Throughout the early to mid-1960s, some in-flight movies were played back from videotape, using early compact transistorized videotape recorders made by Sony (such as the SV-201 and PV-201) and Ampex (such as the VR-660 and VR-1500), and played back on CRT monitors mounted on the upper sides in the cabin above the passenger seats with several monitors placed a few seats apart from each other. The audio was played back through the headsets.
In 1971, TRANSCOM developed the 8mm film cassette. Flight attendants could now change movies in-flight and add short subject programming.
In the late 1970s and early 1980s, CRT-based projectors began to appear on newer widebody aircraft, such as the Boeing 767. These used LaserDiscs or video cassettes for playback. Some airlines upgraded the old film IFE systems to the CRT-based systems in the late 1980s and early 1990s on some of their older widebodies. In 1985, Avicom introduced the first audio player system, based on the Philips Tape Cassette technology. In 1988, the Airvision company introduced the first in-seat audio/video on-demand systems using LCD technology for Northwest Airlines. The trials, which were run by Northwest Airlines on its Boeing 747 fleet, received overwhelmingly positive passenger reaction. As a result, this completely replaced the CRT technology.

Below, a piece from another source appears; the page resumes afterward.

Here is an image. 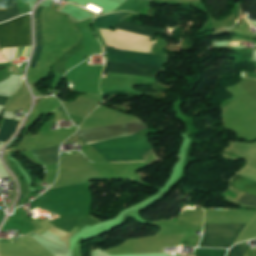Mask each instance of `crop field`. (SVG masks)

Today, in-flight entertainment is offered as an option on almost all wide body aircraft, while some narrow body aircraft are not equipped with any form of In-flight entertainment at all. This is mainly due to the aircraft storage and weight limits. The Boeing 757 was the first narrow body aircraft to widely feature both audio and video In-flight entertainment and today it is rare to find a Boeing 757 without an In-flight entertainment system. Most Boeing 757s feature ceiling-mounted CRT screens, although some newer 757s may feature drop-down LCDs or audio-video on demand systems in the back of each seat. Many Airbus A320 series and Boeing 737 Next Generation aircraft are also equipped with drop-down LCD screens. Some airlines, such as WestJet, United Airlines, and Delta Air Lines, have equipped some narrow body aircraft with personal video screens at every seat. Others, such as Air Canada and JetBlue, have even equipped some regional jets with AVOD.
For the introduction of personal TVs onboard jetBlue, company management tracked that lavatory queuing went far down. They originally had two planes, one with functioning IFE and one with none, the functioning one later was called "the happy plane".